• **Exercise**: List the reference labels of all the hypotheses given for theorem pi1bas on the Metamath page below.

Metamath Proof Explorer

Theorem pi1bas

Description: The base set of the fundamental group of a topological space at a given base point. (Contributed by Jeff Madsen, 11-Jun-2010) (Revised by Mario Carneiro, 10-Jul-2015)

		Ref	Expression
	Hypotheses	pi1val.g	⊢ 𝐺 = ( 𝐽 π₁ 𝑌 )
		pi1val.1	⊢ ( 𝜑 → 𝐽 ∈ ( TopOn ‘ 𝑋 ) )
		pi1val.2	⊢ ( 𝜑 → 𝑌 ∈ 𝑋 )
		pi1val.o	⊢ 𝑂 = ( 𝐽 Ω₁ 𝑌 )
		pi1bas.b	⊢ ( 𝜑 → 𝐵 = ( Base ‘ 𝐺 ) )
		pi1bas.k	⊢ ( 𝜑 → 𝐾 = ( Base ‘ 𝑂 ) )
	Assertion	pi1bas	⊢ ( 𝜑 → 𝐵 = ( 𝐾 / ( ≃_ph ‘ 𝐽 ) ) )

Proof

Step	Hyp	Ref	Expression
1		pi1val.g	⊢ 𝐺 = ( 𝐽 π₁ 𝑌 )
2		pi1val.1	⊢ ( 𝜑 → 𝐽 ∈ ( TopOn ‘ 𝑋 ) )
3		pi1val.2	⊢ ( 𝜑 → 𝑌 ∈ 𝑋 )
4		pi1val.o	⊢ 𝑂 = ( 𝐽 Ω₁ 𝑌 )
5		pi1bas.b	⊢ ( 𝜑 → 𝐵 = ( Base ‘ 𝐺 ) )
6		pi1bas.k	⊢ ( 𝜑 → 𝐾 = ( Base ‘ 𝑂 ) )
7	1 2 3 4	pi1val	⊢ ( 𝜑 → 𝐺 = ( 𝑂 /_s ( ≃_ph ‘ 𝐽 ) ) )
8		eqidd	⊢ ( 𝜑 → ( Base ‘ 𝑂 ) = ( Base ‘ 𝑂 ) )
9		fvexd	⊢ ( 𝜑 → ( ≃_ph ‘ 𝐽 ) ∈ V )
10	4	ovexi	⊢ 𝑂 ∈ V
11	10	a1i	⊢ ( 𝜑 → 𝑂 ∈ V )
12	7 8 9 11	qusbas	⊢ ( 𝜑 → ( ( Base ‘ 𝑂 ) / ( ≃_ph ‘ 𝐽 ) ) = ( Base ‘ 𝐺 ) )
13		qseq1	⊢ ( 𝐾 = ( Base ‘ 𝑂 ) → ( 𝐾 / ( ≃_ph ‘ 𝐽 ) ) = ( ( Base ‘ 𝑂 ) / ( ≃_ph ‘ 𝐽 ) ) )
14	6 13	syl	⊢ ( 𝜑 → ( 𝐾 / ( ≃_ph ‘ 𝐽 ) ) = ( ( Base ‘ 𝑂 ) / ( ≃_ph ‘ 𝐽 ) ) )
15	12 14 5	3eqtr4rd	⊢ ( 𝜑 → 𝐵 = ( 𝐾 / ( ≃_ph ‘ 𝐽 ) ) )

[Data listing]
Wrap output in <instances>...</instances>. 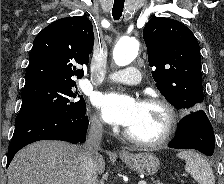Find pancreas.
<instances>
[{
  "instance_id": "obj_1",
  "label": "pancreas",
  "mask_w": 224,
  "mask_h": 184,
  "mask_svg": "<svg viewBox=\"0 0 224 184\" xmlns=\"http://www.w3.org/2000/svg\"><path fill=\"white\" fill-rule=\"evenodd\" d=\"M155 184H164V183H162V182H157V183H155Z\"/></svg>"
}]
</instances>
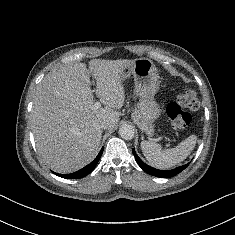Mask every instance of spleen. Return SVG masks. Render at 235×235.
Listing matches in <instances>:
<instances>
[{
  "label": "spleen",
  "instance_id": "obj_1",
  "mask_svg": "<svg viewBox=\"0 0 235 235\" xmlns=\"http://www.w3.org/2000/svg\"><path fill=\"white\" fill-rule=\"evenodd\" d=\"M197 136L191 135L175 148L163 150L160 144L142 141L141 149L149 164L158 169L172 168L185 160L193 151Z\"/></svg>",
  "mask_w": 235,
  "mask_h": 235
}]
</instances>
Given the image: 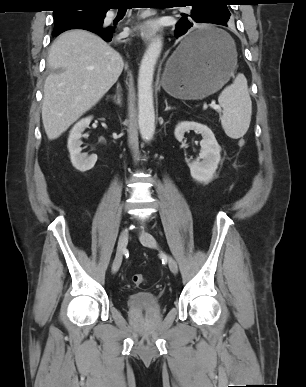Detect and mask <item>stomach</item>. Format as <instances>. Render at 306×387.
Here are the masks:
<instances>
[{
  "instance_id": "0dacf381",
  "label": "stomach",
  "mask_w": 306,
  "mask_h": 387,
  "mask_svg": "<svg viewBox=\"0 0 306 387\" xmlns=\"http://www.w3.org/2000/svg\"><path fill=\"white\" fill-rule=\"evenodd\" d=\"M211 30L218 39L210 47L193 54H184L182 44L167 60L162 75L164 90L180 99H203L219 90L234 74L237 52L231 37L216 27Z\"/></svg>"
}]
</instances>
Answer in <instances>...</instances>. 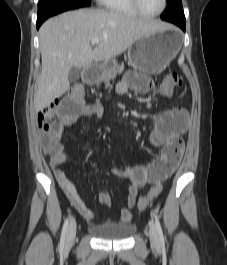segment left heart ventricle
Listing matches in <instances>:
<instances>
[{
    "instance_id": "b2bd125f",
    "label": "left heart ventricle",
    "mask_w": 227,
    "mask_h": 265,
    "mask_svg": "<svg viewBox=\"0 0 227 265\" xmlns=\"http://www.w3.org/2000/svg\"><path fill=\"white\" fill-rule=\"evenodd\" d=\"M140 6L145 13L154 14L162 7V0H139Z\"/></svg>"
}]
</instances>
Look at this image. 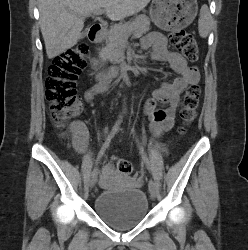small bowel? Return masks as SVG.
Here are the masks:
<instances>
[{"label":"small bowel","instance_id":"small-bowel-1","mask_svg":"<svg viewBox=\"0 0 248 250\" xmlns=\"http://www.w3.org/2000/svg\"><path fill=\"white\" fill-rule=\"evenodd\" d=\"M142 50H150L151 58L159 62H167L179 76L169 82H164L153 93L143 106L144 112L150 121V130L154 136L159 137L174 126L176 111L180 102V95L185 88L198 83L200 76L197 67L189 65L186 59L178 52L168 48L167 38L159 32H150L144 36L141 42ZM106 84L97 82L85 93V100L92 101L95 95L101 93ZM72 143L75 150L83 153L88 145V131L81 121L71 124ZM158 147L163 153L167 149L163 144ZM114 172L112 165L107 164L102 170V183H107L110 175Z\"/></svg>","mask_w":248,"mask_h":250}]
</instances>
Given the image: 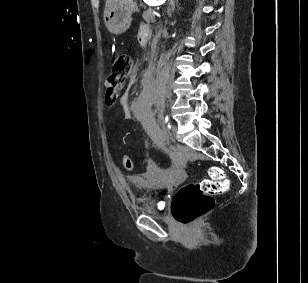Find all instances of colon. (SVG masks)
Wrapping results in <instances>:
<instances>
[{
	"mask_svg": "<svg viewBox=\"0 0 308 283\" xmlns=\"http://www.w3.org/2000/svg\"><path fill=\"white\" fill-rule=\"evenodd\" d=\"M131 69V57L124 53L118 54L113 60L107 81L114 86L122 85ZM122 163L128 170L133 168V161L127 155L123 156ZM208 174L209 178L187 184L175 194L172 213L179 223L188 225L203 216L214 207L215 197L229 190L230 183L222 169L211 167Z\"/></svg>",
	"mask_w": 308,
	"mask_h": 283,
	"instance_id": "5ec220e1",
	"label": "colon"
}]
</instances>
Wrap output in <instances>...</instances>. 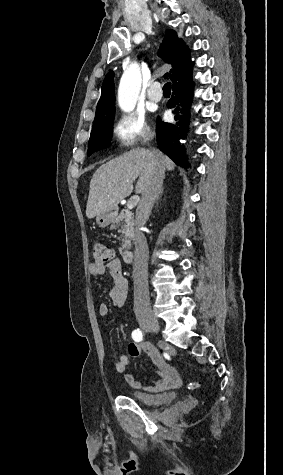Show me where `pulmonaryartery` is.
<instances>
[{"instance_id": "obj_1", "label": "pulmonary artery", "mask_w": 283, "mask_h": 475, "mask_svg": "<svg viewBox=\"0 0 283 475\" xmlns=\"http://www.w3.org/2000/svg\"><path fill=\"white\" fill-rule=\"evenodd\" d=\"M150 91L147 92V99L153 102H159L161 100V96L163 94V89L161 88V84L152 83ZM120 90H141V89H120Z\"/></svg>"}]
</instances>
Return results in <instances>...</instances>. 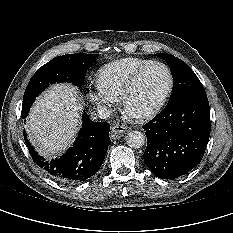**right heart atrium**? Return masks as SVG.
<instances>
[{
    "label": "right heart atrium",
    "mask_w": 233,
    "mask_h": 233,
    "mask_svg": "<svg viewBox=\"0 0 233 233\" xmlns=\"http://www.w3.org/2000/svg\"><path fill=\"white\" fill-rule=\"evenodd\" d=\"M88 100L102 113L110 112L117 104V98L95 82L87 93Z\"/></svg>",
    "instance_id": "1"
}]
</instances>
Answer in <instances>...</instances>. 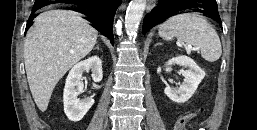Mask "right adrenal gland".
<instances>
[{
	"mask_svg": "<svg viewBox=\"0 0 257 130\" xmlns=\"http://www.w3.org/2000/svg\"><path fill=\"white\" fill-rule=\"evenodd\" d=\"M96 49H97V50H100L98 45L94 48V50H96Z\"/></svg>",
	"mask_w": 257,
	"mask_h": 130,
	"instance_id": "obj_1",
	"label": "right adrenal gland"
}]
</instances>
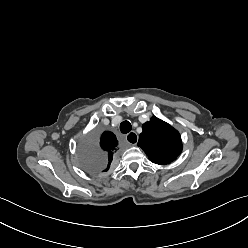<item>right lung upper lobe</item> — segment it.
I'll list each match as a JSON object with an SVG mask.
<instances>
[{"label":"right lung upper lobe","mask_w":248,"mask_h":248,"mask_svg":"<svg viewBox=\"0 0 248 248\" xmlns=\"http://www.w3.org/2000/svg\"><path fill=\"white\" fill-rule=\"evenodd\" d=\"M117 145L118 141L113 133L106 131L101 135L100 146L106 152L108 159L105 171H108L110 168L111 162L113 160V154L116 150Z\"/></svg>","instance_id":"obj_1"}]
</instances>
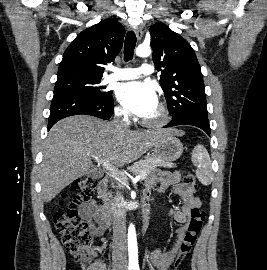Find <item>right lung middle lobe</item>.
Masks as SVG:
<instances>
[{"instance_id":"1","label":"right lung middle lobe","mask_w":267,"mask_h":270,"mask_svg":"<svg viewBox=\"0 0 267 270\" xmlns=\"http://www.w3.org/2000/svg\"><path fill=\"white\" fill-rule=\"evenodd\" d=\"M101 78H90L78 75L58 77L54 96L67 95L86 99H106L112 95L111 91H104V87L98 86Z\"/></svg>"}]
</instances>
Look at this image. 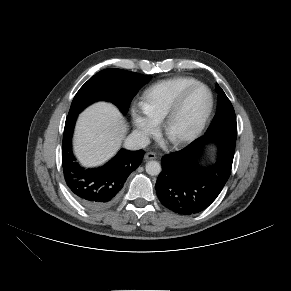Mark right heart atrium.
<instances>
[{"mask_svg":"<svg viewBox=\"0 0 291 291\" xmlns=\"http://www.w3.org/2000/svg\"><path fill=\"white\" fill-rule=\"evenodd\" d=\"M131 120L139 138L146 141L157 132L158 124L152 120L141 107L131 109Z\"/></svg>","mask_w":291,"mask_h":291,"instance_id":"d8ad5b80","label":"right heart atrium"}]
</instances>
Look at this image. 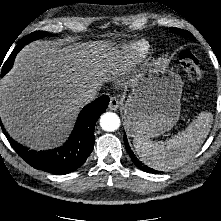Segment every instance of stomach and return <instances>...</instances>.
Here are the masks:
<instances>
[{"mask_svg":"<svg viewBox=\"0 0 221 221\" xmlns=\"http://www.w3.org/2000/svg\"><path fill=\"white\" fill-rule=\"evenodd\" d=\"M182 82L159 64L139 74L125 107V125L133 137L150 139L171 130L181 114Z\"/></svg>","mask_w":221,"mask_h":221,"instance_id":"stomach-1","label":"stomach"}]
</instances>
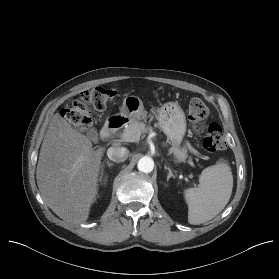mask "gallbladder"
Here are the masks:
<instances>
[{
  "label": "gallbladder",
  "mask_w": 279,
  "mask_h": 279,
  "mask_svg": "<svg viewBox=\"0 0 279 279\" xmlns=\"http://www.w3.org/2000/svg\"><path fill=\"white\" fill-rule=\"evenodd\" d=\"M87 136L90 138V139H95L97 138L98 134H97V130L94 129V128H91L87 131Z\"/></svg>",
  "instance_id": "1"
}]
</instances>
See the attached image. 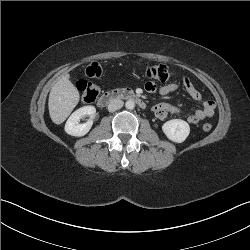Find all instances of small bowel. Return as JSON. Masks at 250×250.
Instances as JSON below:
<instances>
[{
	"instance_id": "small-bowel-1",
	"label": "small bowel",
	"mask_w": 250,
	"mask_h": 250,
	"mask_svg": "<svg viewBox=\"0 0 250 250\" xmlns=\"http://www.w3.org/2000/svg\"><path fill=\"white\" fill-rule=\"evenodd\" d=\"M183 87L192 99L196 101H200L202 99L201 93L195 88L189 78H184ZM179 88L180 85L177 83H169L157 87L153 81H148L145 85V89L148 92L158 91V93L162 96H166L172 92H175ZM215 107L216 104L214 101L206 100L203 102L201 109H198L193 114L187 115L186 119L191 124H197L202 120L212 117L214 115ZM152 110L155 116L160 120H164L168 114H183V110L180 107L165 102L154 105Z\"/></svg>"
}]
</instances>
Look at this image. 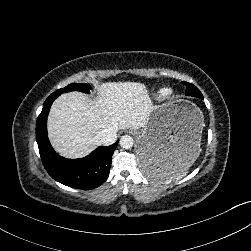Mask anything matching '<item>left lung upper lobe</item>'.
Wrapping results in <instances>:
<instances>
[{"mask_svg": "<svg viewBox=\"0 0 251 251\" xmlns=\"http://www.w3.org/2000/svg\"><path fill=\"white\" fill-rule=\"evenodd\" d=\"M184 85H186V95L188 96H194L200 99H203V95L199 91L197 87H195L193 84L188 82H182Z\"/></svg>", "mask_w": 251, "mask_h": 251, "instance_id": "5c2ea615", "label": "left lung upper lobe"}]
</instances>
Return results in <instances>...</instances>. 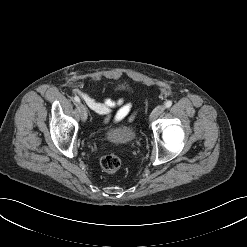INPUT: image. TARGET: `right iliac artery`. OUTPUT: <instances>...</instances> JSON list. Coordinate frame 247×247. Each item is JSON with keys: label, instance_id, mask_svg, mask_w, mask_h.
<instances>
[{"label": "right iliac artery", "instance_id": "right-iliac-artery-1", "mask_svg": "<svg viewBox=\"0 0 247 247\" xmlns=\"http://www.w3.org/2000/svg\"><path fill=\"white\" fill-rule=\"evenodd\" d=\"M74 100H75L76 103H79V102H80V99H79L78 96H75V97H74Z\"/></svg>", "mask_w": 247, "mask_h": 247}]
</instances>
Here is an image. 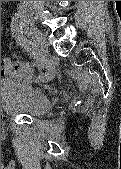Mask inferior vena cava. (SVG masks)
<instances>
[{
	"mask_svg": "<svg viewBox=\"0 0 121 169\" xmlns=\"http://www.w3.org/2000/svg\"><path fill=\"white\" fill-rule=\"evenodd\" d=\"M27 3H32L33 1H26Z\"/></svg>",
	"mask_w": 121,
	"mask_h": 169,
	"instance_id": "602c4592",
	"label": "inferior vena cava"
}]
</instances>
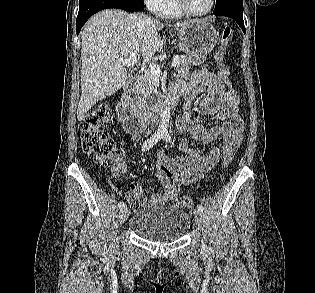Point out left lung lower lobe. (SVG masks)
Returning <instances> with one entry per match:
<instances>
[{
  "instance_id": "left-lung-lower-lobe-1",
  "label": "left lung lower lobe",
  "mask_w": 315,
  "mask_h": 293,
  "mask_svg": "<svg viewBox=\"0 0 315 293\" xmlns=\"http://www.w3.org/2000/svg\"><path fill=\"white\" fill-rule=\"evenodd\" d=\"M215 16H227L232 19H234L239 26L242 28L243 32L245 33V27H244V22H243V12H238V11H224L218 14H214Z\"/></svg>"
}]
</instances>
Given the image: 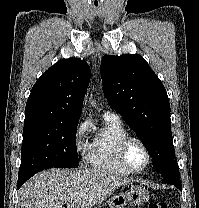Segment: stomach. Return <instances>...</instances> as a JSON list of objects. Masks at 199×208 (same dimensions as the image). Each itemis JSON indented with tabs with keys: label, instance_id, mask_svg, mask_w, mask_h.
<instances>
[{
	"label": "stomach",
	"instance_id": "0dacf381",
	"mask_svg": "<svg viewBox=\"0 0 199 208\" xmlns=\"http://www.w3.org/2000/svg\"><path fill=\"white\" fill-rule=\"evenodd\" d=\"M148 199L149 192L145 187L133 185L127 192H121L111 197L107 204L110 208H126L128 205H143Z\"/></svg>",
	"mask_w": 199,
	"mask_h": 208
}]
</instances>
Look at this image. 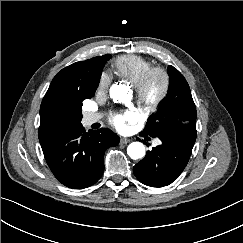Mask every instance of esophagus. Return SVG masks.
I'll return each instance as SVG.
<instances>
[{"instance_id": "34e87169", "label": "esophagus", "mask_w": 243, "mask_h": 243, "mask_svg": "<svg viewBox=\"0 0 243 243\" xmlns=\"http://www.w3.org/2000/svg\"><path fill=\"white\" fill-rule=\"evenodd\" d=\"M131 140L130 139H128V138H121L120 139V144H127V143H129Z\"/></svg>"}]
</instances>
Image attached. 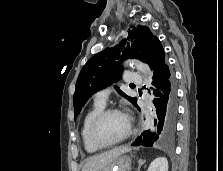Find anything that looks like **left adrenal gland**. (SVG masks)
I'll use <instances>...</instances> for the list:
<instances>
[{
	"mask_svg": "<svg viewBox=\"0 0 223 171\" xmlns=\"http://www.w3.org/2000/svg\"><path fill=\"white\" fill-rule=\"evenodd\" d=\"M145 163V160H142V159H140V160H138V169H137V171H140V168H141V166L143 165Z\"/></svg>",
	"mask_w": 223,
	"mask_h": 171,
	"instance_id": "obj_1",
	"label": "left adrenal gland"
}]
</instances>
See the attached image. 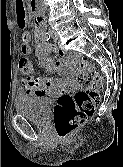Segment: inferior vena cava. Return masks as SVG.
Listing matches in <instances>:
<instances>
[{
	"label": "inferior vena cava",
	"instance_id": "obj_1",
	"mask_svg": "<svg viewBox=\"0 0 123 167\" xmlns=\"http://www.w3.org/2000/svg\"><path fill=\"white\" fill-rule=\"evenodd\" d=\"M41 1V6L44 10H47L46 4L44 2V0H40Z\"/></svg>",
	"mask_w": 123,
	"mask_h": 167
}]
</instances>
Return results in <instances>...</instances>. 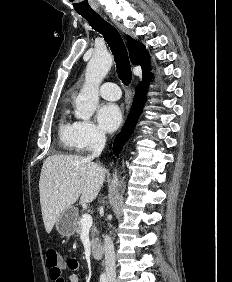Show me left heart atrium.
<instances>
[{
  "instance_id": "39dd6f15",
  "label": "left heart atrium",
  "mask_w": 232,
  "mask_h": 282,
  "mask_svg": "<svg viewBox=\"0 0 232 282\" xmlns=\"http://www.w3.org/2000/svg\"><path fill=\"white\" fill-rule=\"evenodd\" d=\"M97 120L100 127L107 131H115L122 121L120 108L114 103L103 104L97 112Z\"/></svg>"
}]
</instances>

• **Complete output**: pi1val.g, pi1val.1, pi1val.2, pi1val.o, pi1bas.b, pi1bas.k